I think he looks even smaller, cause his bone structure is very petite



KittyD said:


> Thanks Tracy!
> Lori Bijou is actually 3 pounds he fluctuates between 3 pounds-3 pounds 4oz depending on the day, if he's been mooching people food etc.
> 
> He is teensy :lol: keep in mind he's a long coat and while he's not super bushy he does look puffier than a short coat, when he's wet he looks like a drowned rat.. ha ha


----------



## TLI (Sep 3, 2008)

Little B reminds me so much of Gia's size!
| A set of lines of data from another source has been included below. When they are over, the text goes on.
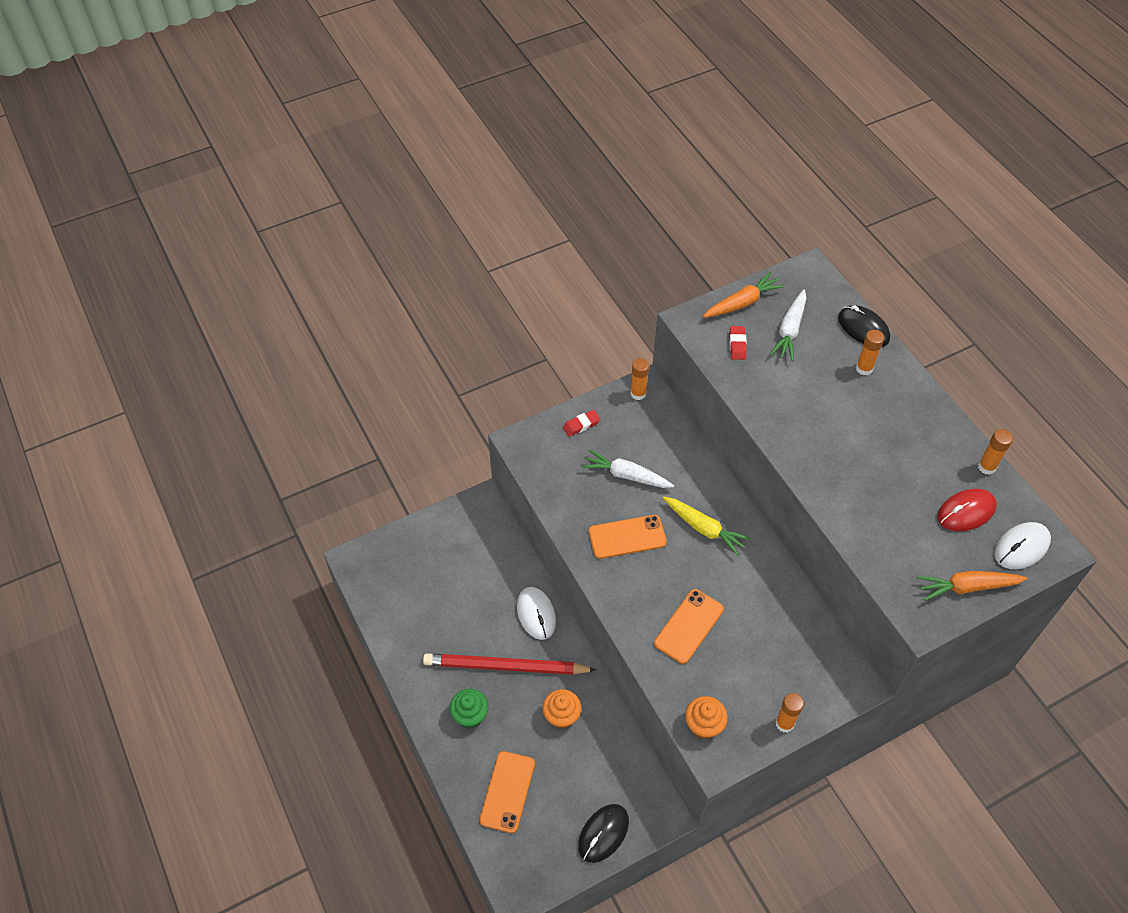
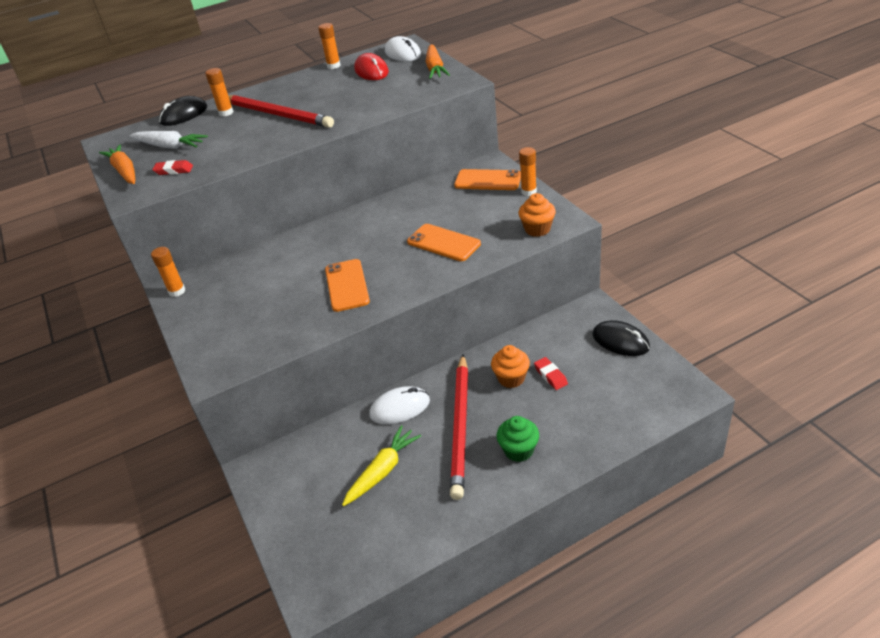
camera: 85 degrees left, 15 degrees down
orange phone [479,751,535,833] -> orange phone moved to [454,169,521,190]
red eraser [563,410,600,437] -> red eraser moved to [534,357,568,390]
white carrot [582,449,674,488] -> none
yellow carrot [663,497,751,556] -> yellow carrot moved to [342,425,421,506]
none -> red pencil [229,95,334,128]

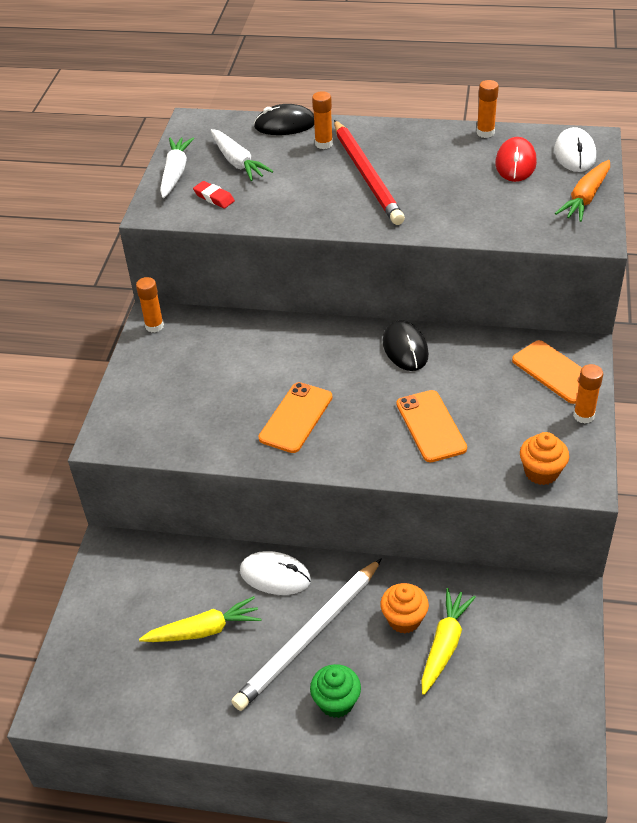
camera: 35 degrees right, 5 degrees up
orange carrot [99,144,135,184] -> white carrot [160,137,194,198]
red pencil [450,354,468,500] -> white pencil [231,558,382,711]
red eraser [534,357,568,390] -> yellow carrot [421,588,476,695]
black mouse [592,320,650,356] -> black mouse moved to [383,320,429,371]

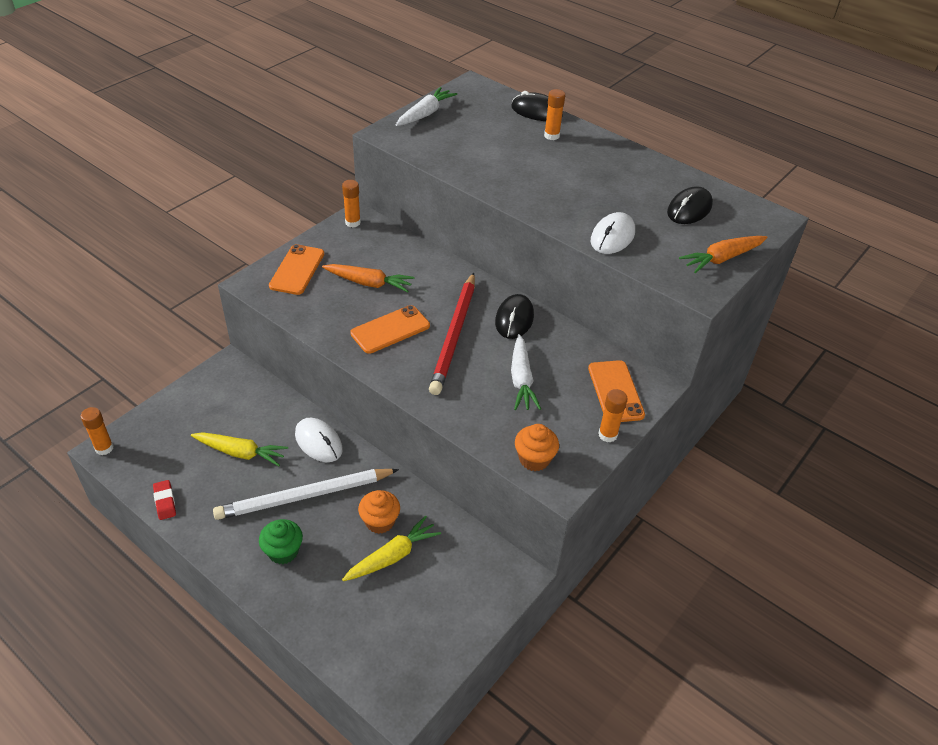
camera: 25 degrees right, 0 degrees up
red eraser [193,181,235,208] -> red eraser moved to [153,480,176,520]
white carrot [210,129,273,181] -> white carrot moved to [511,334,541,410]
red pencil [334,120,405,225] -> red pencil moved to [429,273,475,395]
orange phone [397,390,467,462] -> orange phone moved to [269,244,324,295]
orange glue stick [477,80,499,138] -> orange glue stick moved to [81,407,114,455]
red mouse [495,137,537,182] -> black mouse [667,186,713,224]
white mouse [554,127,596,172] -> white mouse moved to [591,212,635,254]
none -> orange carrot [322,264,414,292]

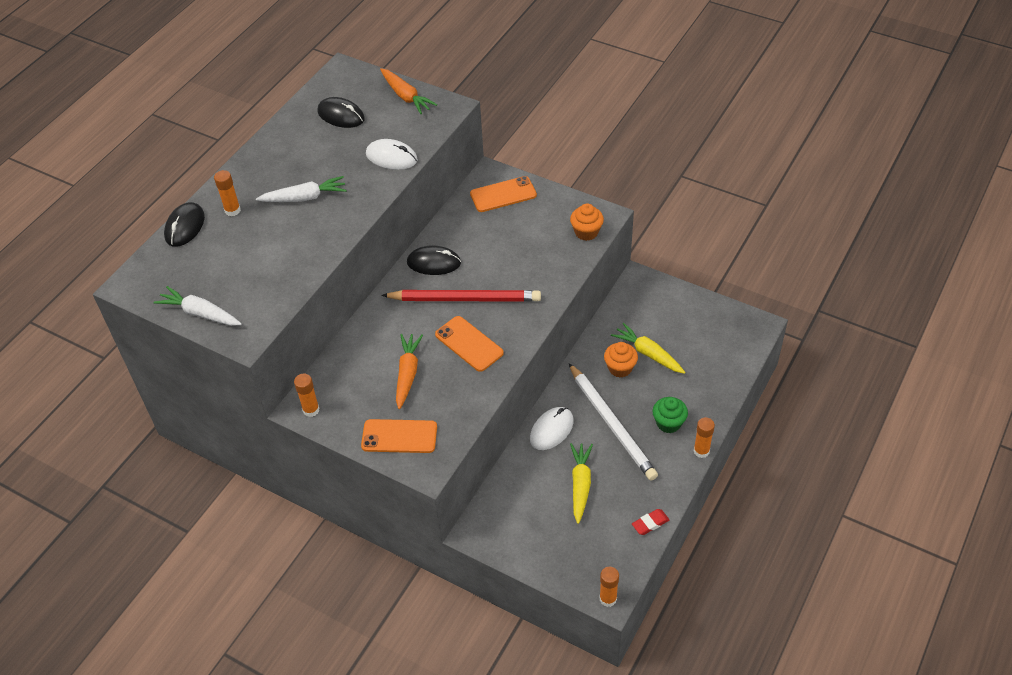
camera: 95 degrees left, 5 degrees up
white carrot [511,334,541,410] -> white carrot moved to [256,176,347,202]
orange glue stick [598,389,628,443] -> orange glue stick moved to [694,417,715,458]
Very cute! I just adore him!! :love5:


----------



## TLI (Sep 3, 2008)

Him & G weigh about the same too. : )


----------



## Adrienne (Apr 3, 2009)

i heart him!!!


----------



## foggy (Oct 12, 2009)

Aww kitty Bijou is such a wee precious little one! I love him! :love5:


----------



## rms3402 (Dec 2, 2010)

WOW! He's so small!!!!!! So handsome too!!


----------



## 2Cheese (Feb 21, 2010)

He's a perfect little handful!! So sweet


----------



## KayC (May 3, 2005)

A perfect handful, he is just adorable.....


----------



## N*T*M*4U (Nov 10, 2008)

is this the cute toilet bowl chi...?..heheh....ADORABLE!!!!!!!!


----------



## bayoumah (Nov 30, 2010)

hi i just love him thats a tiny for sure


----------



## KittyD (Apr 2, 2010)

foggy said:


> Aww kitty Bijou is such a wee precious little one! I love him! :love5:


Aww thanks! we Luv him too!



rms3402 said:


> WOW! He's so small!!!!!! So handsome too!!


Thanks!


2Cheese said:


> He's a perfect little handful!! So sweet


He is! lol



Zoey's Mom said:


> A perfect handful, he is just adorable.....


Thanks! he's a lil' brat though, don't let that innocent face fool you! 


N*T*M*4U said:


> is this the cute toilet bowl chi...?..heheh....ADORABLE!!!!!!!!


Indeed! ha ha!



sheilabenny5353 said:


> hi i just love him thats a tiny for sure


Aww thanks!


----------